The new numbers, released Tuesday morning by the Guttmacher Institute, show a significant drop-off in state abortion restrictions since they peaked in 2011. At this point three years ago, states had passed 80 restrictions. The downward slope over the past few years suggests that the wave of laws passed in the early 2010s could be coming to an end.
At the same time, abortion restrictions still hugely outnumber laws liberalizing access. States this year have passed three laws to protect abortion services. Perhaps the most surprising state to liberalize its abortion laws was Utah, which has waived pre-abortion counseling requirements in cases of fetal impairment.
All told, states have passed a total of 226 new abortion restrictions in the last three and a half years, including the 21 added to the total in 2014.
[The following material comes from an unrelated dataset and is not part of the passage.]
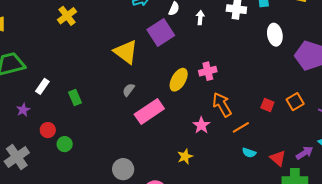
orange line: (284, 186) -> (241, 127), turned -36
Abortion is less accessible in 2014 than it was in 2009
Recently-passsed laws have reshaped the abortion access landscape. The number of states where abortion clinics are required to meet standards that other doctor offices are not — admitting privileges at hospitals, for example, or certain types of building designs — has more than doubled since 2000.
"Abortion access has changed dramatically," says Elizabeth Nash, state issues manager at the Guttmacher Institute. "The debate at the federal level affected what happened at the state level, and accessing abortion is much more difficult in 2014 than it was in 2009."